Nello specifico secondo un primo orientamento – sposato dall’Agenzia delle Entrate – l’applicazione dell’imposta di registro in misura fissa ex art. 4 cit. troverebbe applicazione unicamente alle società e agli enti aventi per oggetto esclusivo o principale l’esercizio di attività commerciali o agricole. Secondo tale tesi dunque risulterebbe inibita la possibilità di applicare l’imposta di registro in misura fissa alle società semplici (non agricole) giacché queste ultime non possono, ex lege, svolgere attività commerciali.
Il secondo, divergente, orientamento presente in Cassazione conduceva invece ad una diversa lettura dell’art. 4 cit., il quale ben risulterebbe applicabile anche alle società semplici (e quindi anche nel caso di operazioni straordinarie quali le fusioni), giacché la norma farebbe riferimento alle “società di qualunque tipo ed oggetto”, senza necessità dunque di procedere con la verifica dell’oggetto sociale dalle stesse perseguito.
La questione, semmai, rileverebbe per gli “enti diversi dalle società”, per i quali sì bisognerebbe effettuare un distinguo tra quelli che hanno per oggetto esclusivo o principale lo svolgimento di attività agricola e quelli con attività diversa dal quest’ultima.
Ebbene, alla luce di tale divergenza di vedute, le Sezioni Unite investite della questione hanno avallato la seconda tesi (sostenuta dalla contribuente), affermando il seguente principio di diritto: “l’atto di scissione relativo a società semplice è assoggettato, ex art. 4 Tariffa Parte Prima allegata al dpr 131/86, ad imposta di registro in misura fissa, dal momento che il requisito normativo dell’oggetto esclusivo o principale di natura commerciale o agricola non concerne le società ma soltanto gli enti diversi da queste”.

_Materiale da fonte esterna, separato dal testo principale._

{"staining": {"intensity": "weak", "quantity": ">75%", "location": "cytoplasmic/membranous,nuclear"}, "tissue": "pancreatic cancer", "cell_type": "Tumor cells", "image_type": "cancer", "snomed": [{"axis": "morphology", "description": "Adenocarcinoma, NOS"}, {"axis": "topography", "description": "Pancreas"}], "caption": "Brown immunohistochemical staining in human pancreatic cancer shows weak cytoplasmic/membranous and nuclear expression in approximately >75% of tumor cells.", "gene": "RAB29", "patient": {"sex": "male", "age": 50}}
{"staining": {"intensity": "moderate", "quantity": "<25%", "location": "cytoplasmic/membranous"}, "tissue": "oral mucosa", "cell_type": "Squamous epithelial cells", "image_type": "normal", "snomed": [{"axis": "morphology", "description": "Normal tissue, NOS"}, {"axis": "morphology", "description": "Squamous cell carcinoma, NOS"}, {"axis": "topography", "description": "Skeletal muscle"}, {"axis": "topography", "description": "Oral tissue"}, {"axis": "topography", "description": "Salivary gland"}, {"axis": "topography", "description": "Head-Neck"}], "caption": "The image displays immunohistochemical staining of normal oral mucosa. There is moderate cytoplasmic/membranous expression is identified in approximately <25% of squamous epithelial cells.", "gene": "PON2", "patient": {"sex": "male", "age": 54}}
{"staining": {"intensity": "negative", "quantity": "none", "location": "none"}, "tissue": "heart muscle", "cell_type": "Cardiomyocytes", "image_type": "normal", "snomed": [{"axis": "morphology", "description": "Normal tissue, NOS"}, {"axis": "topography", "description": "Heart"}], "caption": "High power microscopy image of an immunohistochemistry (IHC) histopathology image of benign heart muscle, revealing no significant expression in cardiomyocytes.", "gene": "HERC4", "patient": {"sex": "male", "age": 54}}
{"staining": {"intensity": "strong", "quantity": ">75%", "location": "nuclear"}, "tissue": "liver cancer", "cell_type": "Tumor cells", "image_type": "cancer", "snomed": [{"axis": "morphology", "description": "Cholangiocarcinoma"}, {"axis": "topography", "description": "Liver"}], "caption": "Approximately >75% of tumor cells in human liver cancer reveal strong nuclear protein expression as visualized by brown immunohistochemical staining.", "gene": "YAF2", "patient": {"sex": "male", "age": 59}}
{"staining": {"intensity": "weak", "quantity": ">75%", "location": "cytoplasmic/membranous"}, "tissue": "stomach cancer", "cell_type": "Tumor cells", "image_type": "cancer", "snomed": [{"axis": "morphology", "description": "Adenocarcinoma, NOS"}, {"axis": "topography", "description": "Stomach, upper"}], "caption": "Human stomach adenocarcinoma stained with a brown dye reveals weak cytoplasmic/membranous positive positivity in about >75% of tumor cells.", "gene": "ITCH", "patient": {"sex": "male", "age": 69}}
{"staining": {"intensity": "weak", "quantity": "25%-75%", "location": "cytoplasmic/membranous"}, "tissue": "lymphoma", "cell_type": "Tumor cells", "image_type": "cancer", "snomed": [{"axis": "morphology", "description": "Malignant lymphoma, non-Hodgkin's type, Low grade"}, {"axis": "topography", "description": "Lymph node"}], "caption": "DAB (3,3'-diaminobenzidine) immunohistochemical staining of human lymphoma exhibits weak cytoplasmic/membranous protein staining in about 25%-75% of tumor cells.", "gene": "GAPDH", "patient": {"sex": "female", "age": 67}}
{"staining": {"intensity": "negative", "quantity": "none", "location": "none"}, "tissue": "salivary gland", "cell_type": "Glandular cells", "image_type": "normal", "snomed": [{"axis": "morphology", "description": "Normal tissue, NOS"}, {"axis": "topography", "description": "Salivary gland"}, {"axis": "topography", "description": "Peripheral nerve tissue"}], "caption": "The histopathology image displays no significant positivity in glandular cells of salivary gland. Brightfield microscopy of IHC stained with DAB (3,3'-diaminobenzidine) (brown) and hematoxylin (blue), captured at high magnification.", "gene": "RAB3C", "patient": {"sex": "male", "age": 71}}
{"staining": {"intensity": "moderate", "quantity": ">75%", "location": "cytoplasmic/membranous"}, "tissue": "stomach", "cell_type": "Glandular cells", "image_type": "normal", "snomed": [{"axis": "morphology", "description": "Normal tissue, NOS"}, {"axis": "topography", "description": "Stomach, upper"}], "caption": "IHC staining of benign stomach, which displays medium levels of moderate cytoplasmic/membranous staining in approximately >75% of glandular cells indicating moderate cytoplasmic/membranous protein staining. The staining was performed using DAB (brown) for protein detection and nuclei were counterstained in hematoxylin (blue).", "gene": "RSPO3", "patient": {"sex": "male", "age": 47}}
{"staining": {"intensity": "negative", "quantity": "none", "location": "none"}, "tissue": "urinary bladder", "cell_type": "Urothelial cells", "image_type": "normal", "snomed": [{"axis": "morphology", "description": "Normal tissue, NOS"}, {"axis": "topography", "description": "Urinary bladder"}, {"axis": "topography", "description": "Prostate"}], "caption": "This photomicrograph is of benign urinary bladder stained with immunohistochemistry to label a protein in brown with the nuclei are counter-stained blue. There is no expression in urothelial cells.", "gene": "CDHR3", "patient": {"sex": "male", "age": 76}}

Si tratta dunque a ben vedere di una decisione di particolare interesse pratico: non solo perché proviene dalla composizione più autorevole della Suprema Corte, ma altresì perché pone un punto fermo nella (fino ad oggi) discussa tematica dell’imposta di registro applicabile alle fusioni che coinvolgano le società semplici: queste ultime infatti, grazie sia alla loro snellezza negli adempimenti burocratici e ai costi estremamente ridotti sia alla massima flessibilità di gestione, sono spesso utilizzate come asset fondamentale nella gestione aziendale (ad esempio come holding o società “cassaforte”) piuttosto che nella delicata fase della pianificazione successoria. E proprio grazie alla sentenza in commento il loro utilizzo potrebbe godere di un nuovo slancio.